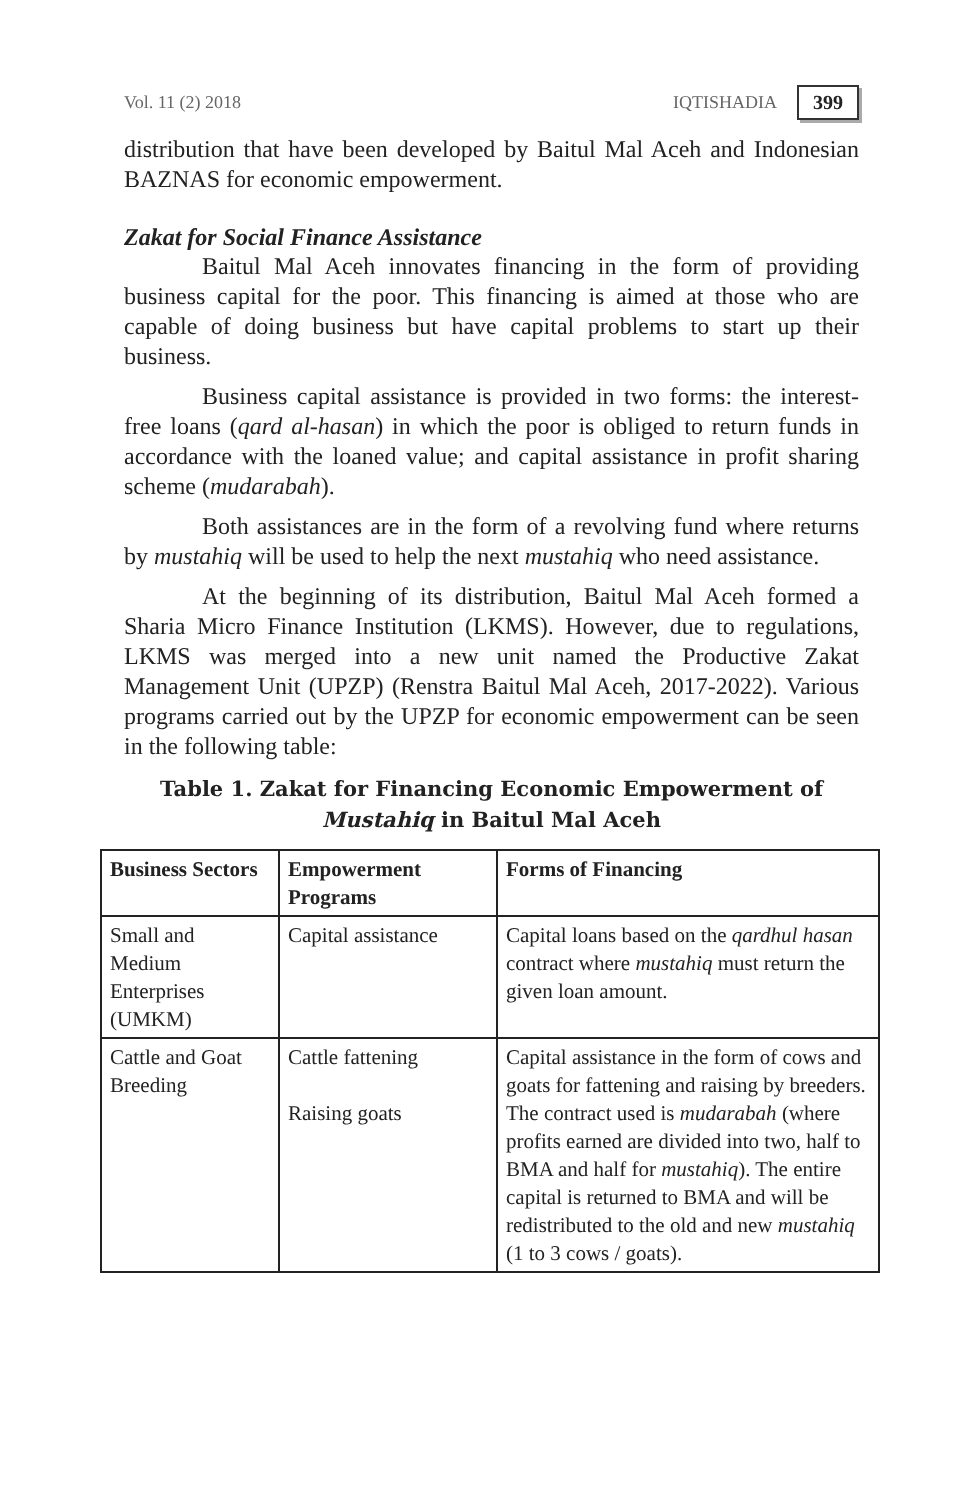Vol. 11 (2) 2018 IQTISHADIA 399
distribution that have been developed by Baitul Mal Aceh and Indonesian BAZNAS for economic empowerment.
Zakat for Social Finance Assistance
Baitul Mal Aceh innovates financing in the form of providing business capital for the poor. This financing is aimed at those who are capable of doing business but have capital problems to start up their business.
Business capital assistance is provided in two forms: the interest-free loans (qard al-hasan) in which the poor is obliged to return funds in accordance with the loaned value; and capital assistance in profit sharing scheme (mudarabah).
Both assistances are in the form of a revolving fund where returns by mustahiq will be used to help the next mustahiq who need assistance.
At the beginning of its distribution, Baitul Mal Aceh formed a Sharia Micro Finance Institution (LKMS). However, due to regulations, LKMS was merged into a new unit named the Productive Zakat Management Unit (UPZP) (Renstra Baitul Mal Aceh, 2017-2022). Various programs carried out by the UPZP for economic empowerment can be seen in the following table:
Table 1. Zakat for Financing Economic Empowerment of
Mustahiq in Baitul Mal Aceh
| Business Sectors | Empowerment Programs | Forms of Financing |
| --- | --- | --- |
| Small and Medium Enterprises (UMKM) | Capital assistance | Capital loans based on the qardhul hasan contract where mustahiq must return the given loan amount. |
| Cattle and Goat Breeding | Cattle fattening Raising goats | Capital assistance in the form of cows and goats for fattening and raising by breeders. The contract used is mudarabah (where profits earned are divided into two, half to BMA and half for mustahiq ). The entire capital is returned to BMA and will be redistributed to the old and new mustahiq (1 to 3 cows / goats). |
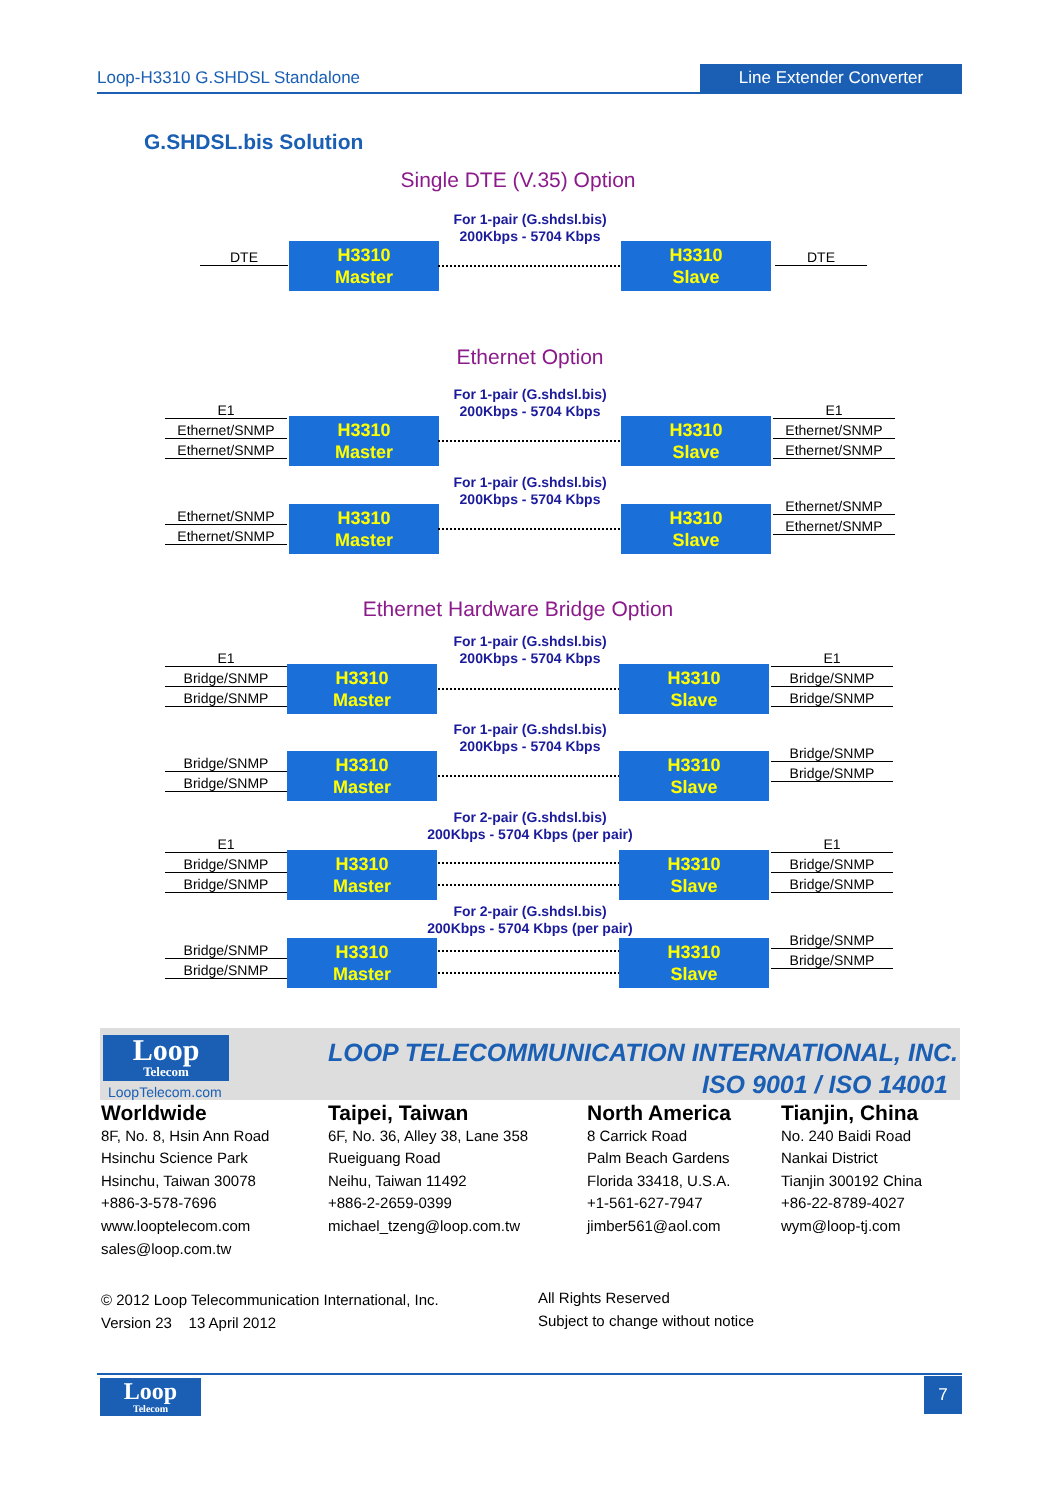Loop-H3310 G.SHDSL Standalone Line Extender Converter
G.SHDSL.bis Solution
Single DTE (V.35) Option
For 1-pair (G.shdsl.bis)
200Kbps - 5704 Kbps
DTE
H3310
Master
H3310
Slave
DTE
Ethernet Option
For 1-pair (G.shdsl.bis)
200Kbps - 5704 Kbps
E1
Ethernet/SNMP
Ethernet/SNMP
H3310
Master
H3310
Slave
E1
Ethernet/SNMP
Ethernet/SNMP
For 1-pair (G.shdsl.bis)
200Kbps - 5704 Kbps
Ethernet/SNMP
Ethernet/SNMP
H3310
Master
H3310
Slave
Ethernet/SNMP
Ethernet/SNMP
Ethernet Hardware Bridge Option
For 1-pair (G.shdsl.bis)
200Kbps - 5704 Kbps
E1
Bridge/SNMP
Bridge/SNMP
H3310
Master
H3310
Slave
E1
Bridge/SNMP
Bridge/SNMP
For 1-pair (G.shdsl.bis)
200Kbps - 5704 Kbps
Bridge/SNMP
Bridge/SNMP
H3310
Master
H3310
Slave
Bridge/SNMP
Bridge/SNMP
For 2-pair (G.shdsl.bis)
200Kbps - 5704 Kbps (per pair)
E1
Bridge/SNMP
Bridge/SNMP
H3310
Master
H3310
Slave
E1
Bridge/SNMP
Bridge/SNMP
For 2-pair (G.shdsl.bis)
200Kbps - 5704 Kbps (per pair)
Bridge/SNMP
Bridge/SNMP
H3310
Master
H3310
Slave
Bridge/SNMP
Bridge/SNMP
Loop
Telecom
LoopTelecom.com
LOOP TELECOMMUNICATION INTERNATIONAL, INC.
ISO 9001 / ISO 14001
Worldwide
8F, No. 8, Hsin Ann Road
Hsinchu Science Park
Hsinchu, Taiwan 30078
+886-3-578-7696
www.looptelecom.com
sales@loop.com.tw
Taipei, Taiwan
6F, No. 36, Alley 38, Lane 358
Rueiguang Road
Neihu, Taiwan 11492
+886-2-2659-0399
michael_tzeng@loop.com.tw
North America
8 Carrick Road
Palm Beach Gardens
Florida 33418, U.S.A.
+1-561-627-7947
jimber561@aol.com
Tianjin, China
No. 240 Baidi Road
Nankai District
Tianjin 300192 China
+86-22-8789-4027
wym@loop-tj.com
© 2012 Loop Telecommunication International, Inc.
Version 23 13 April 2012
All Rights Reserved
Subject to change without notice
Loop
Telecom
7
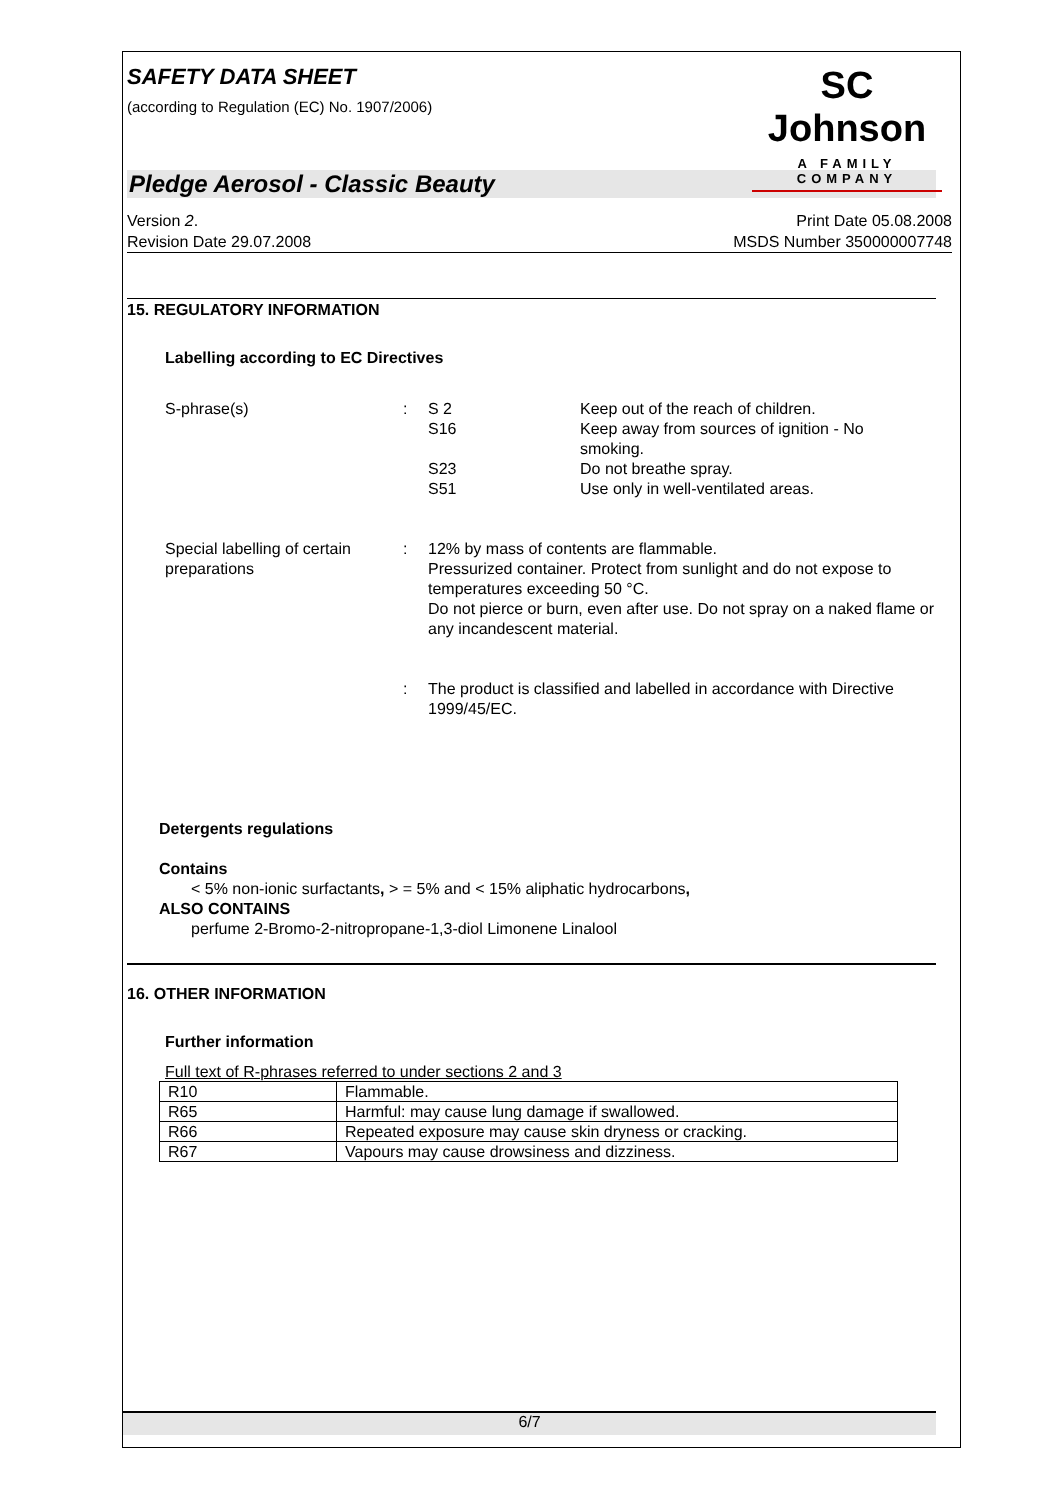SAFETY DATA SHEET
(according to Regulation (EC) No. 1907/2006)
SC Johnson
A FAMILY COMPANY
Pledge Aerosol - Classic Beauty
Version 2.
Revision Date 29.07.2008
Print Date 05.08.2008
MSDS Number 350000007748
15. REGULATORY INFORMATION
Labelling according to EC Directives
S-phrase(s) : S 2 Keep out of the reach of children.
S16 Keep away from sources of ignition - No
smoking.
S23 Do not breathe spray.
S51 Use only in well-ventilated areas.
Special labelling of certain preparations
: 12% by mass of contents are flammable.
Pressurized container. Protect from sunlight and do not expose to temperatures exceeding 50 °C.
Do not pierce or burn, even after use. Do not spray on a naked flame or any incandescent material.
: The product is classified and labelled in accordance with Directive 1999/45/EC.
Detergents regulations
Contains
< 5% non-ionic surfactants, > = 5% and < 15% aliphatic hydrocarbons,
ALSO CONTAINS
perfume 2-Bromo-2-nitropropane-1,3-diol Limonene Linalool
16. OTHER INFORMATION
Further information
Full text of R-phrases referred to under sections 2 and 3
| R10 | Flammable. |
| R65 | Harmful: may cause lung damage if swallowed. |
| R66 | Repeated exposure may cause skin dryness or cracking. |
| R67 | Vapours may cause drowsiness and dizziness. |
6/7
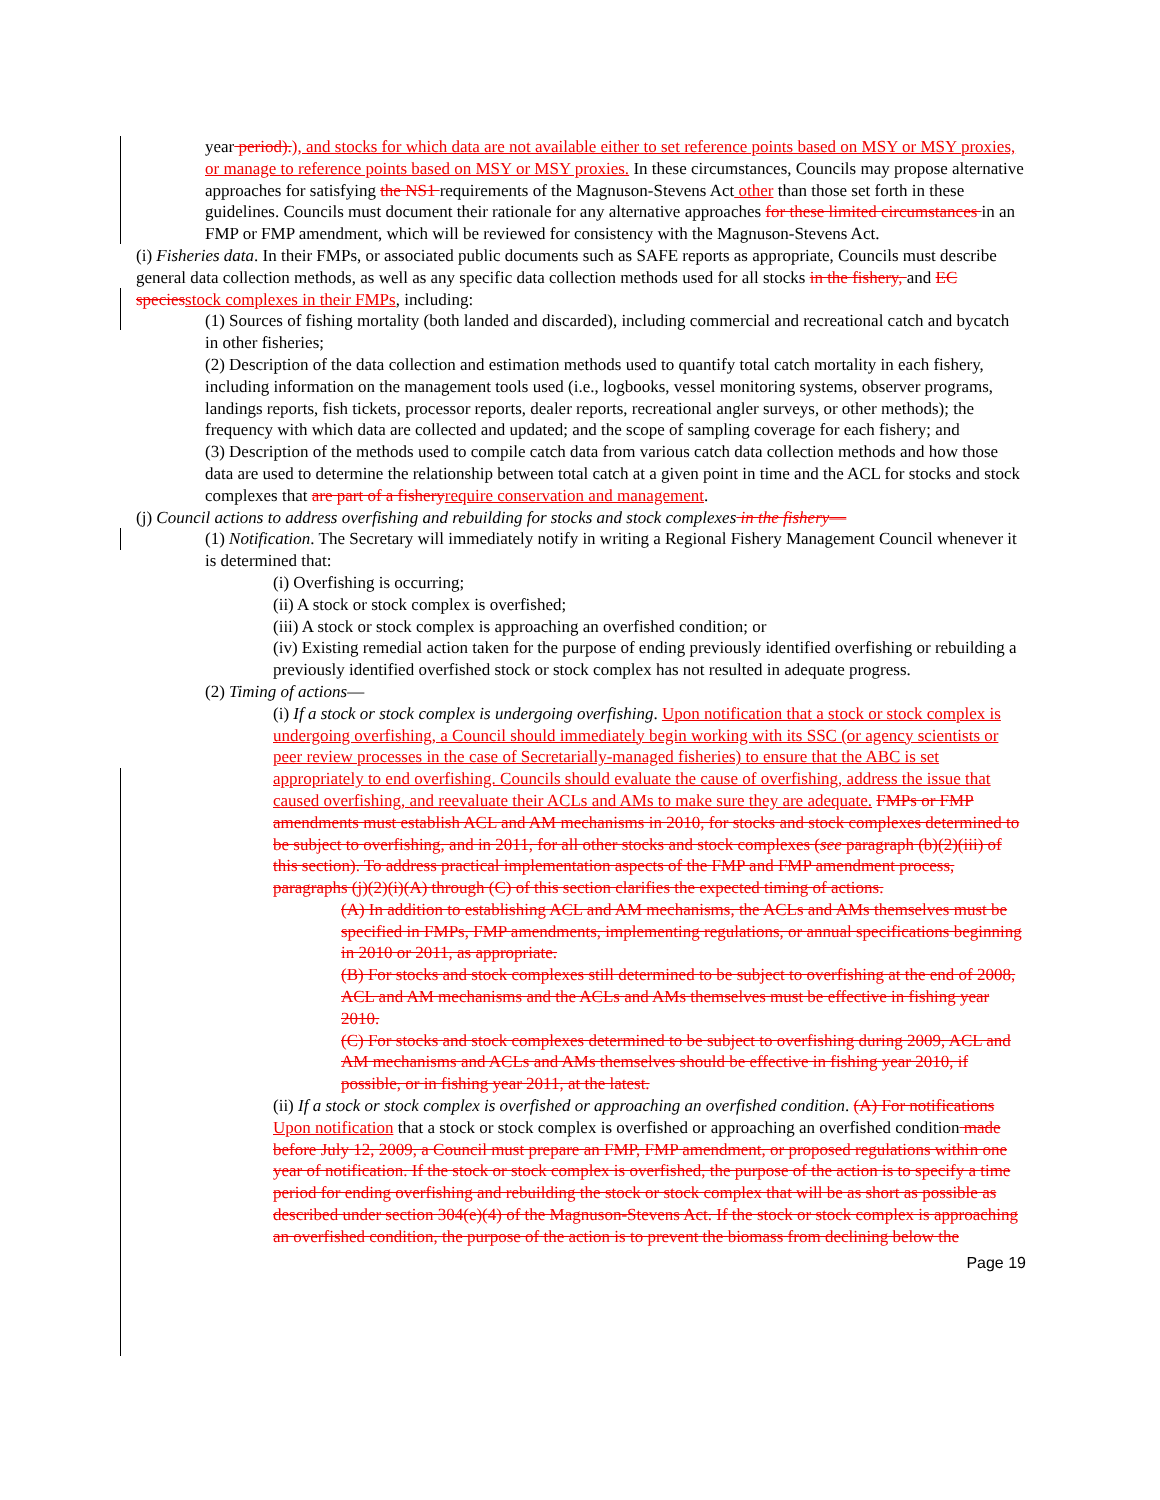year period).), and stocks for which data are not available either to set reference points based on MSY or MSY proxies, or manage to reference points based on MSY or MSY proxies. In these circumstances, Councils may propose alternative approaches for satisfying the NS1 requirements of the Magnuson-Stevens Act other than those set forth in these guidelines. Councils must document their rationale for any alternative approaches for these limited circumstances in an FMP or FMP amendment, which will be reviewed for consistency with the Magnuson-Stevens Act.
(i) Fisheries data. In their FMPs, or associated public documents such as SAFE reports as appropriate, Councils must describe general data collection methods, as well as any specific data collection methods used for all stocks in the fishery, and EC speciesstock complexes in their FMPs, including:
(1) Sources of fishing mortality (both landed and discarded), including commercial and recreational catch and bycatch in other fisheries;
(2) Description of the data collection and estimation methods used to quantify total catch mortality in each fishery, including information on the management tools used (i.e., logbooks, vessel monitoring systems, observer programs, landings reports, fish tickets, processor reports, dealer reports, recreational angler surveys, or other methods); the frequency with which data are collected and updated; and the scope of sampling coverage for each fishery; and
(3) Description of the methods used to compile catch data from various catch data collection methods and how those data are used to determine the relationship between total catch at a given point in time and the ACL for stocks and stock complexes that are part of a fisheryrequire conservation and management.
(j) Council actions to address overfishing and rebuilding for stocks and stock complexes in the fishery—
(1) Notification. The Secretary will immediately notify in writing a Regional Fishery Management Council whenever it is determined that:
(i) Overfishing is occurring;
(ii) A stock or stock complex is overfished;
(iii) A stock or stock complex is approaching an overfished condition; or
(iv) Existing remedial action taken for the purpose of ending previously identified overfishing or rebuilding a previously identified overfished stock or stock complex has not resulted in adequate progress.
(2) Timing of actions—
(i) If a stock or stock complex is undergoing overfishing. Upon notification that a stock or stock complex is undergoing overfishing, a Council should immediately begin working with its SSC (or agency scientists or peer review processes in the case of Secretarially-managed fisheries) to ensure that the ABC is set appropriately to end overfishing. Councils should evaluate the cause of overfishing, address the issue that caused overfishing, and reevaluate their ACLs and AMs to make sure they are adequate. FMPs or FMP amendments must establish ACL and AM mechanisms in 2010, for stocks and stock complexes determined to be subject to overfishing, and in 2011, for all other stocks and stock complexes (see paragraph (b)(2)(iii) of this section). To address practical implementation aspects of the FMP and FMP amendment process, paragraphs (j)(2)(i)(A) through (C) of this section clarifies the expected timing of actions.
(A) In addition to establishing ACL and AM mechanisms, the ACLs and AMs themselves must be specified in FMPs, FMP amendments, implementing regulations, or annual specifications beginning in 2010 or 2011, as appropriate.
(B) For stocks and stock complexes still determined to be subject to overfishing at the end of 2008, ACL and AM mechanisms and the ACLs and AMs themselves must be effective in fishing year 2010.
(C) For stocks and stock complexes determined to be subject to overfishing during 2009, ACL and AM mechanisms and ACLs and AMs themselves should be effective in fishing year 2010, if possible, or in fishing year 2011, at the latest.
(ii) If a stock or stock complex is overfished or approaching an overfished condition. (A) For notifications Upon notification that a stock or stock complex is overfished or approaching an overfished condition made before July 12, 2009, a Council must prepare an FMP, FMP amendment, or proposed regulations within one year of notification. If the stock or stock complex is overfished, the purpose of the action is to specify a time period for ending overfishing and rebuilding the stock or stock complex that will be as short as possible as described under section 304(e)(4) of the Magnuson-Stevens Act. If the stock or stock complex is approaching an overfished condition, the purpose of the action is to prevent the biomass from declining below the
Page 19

************

**Required work**
Look above for the line containing "(C) For stocks", then please write out that line and each one after it through the end, exactly, with nothing else.

**Exercise response**
(C) For stocks and stock complexes determined to be subject to overfishing during 2009, ACL and AM mechanisms and ACLs and AMs themselves should be effective in fishing year 2010, if possible, or in fishing year 2011, at the latest.
(ii) If a stock or stock complex is overfished or approaching an overfished condition. (A) For notifications Upon notification that a stock or stock complex is overfished or approaching an overfished condition made before July 12, 2009, a Council must prepare an FMP, FMP amendment, or proposed regulations within one year of notification. If the stock or stock complex is overfished, the purpose of the action is to specify a time period for ending overfishing and rebuilding the stock or stock complex that will be as short as possible as described under section 304(e)(4) of the Magnuson-Stevens Act. If the stock or stock complex is approaching an overfished condition, the purpose of the action is to prevent the biomass from declining below the
Page 19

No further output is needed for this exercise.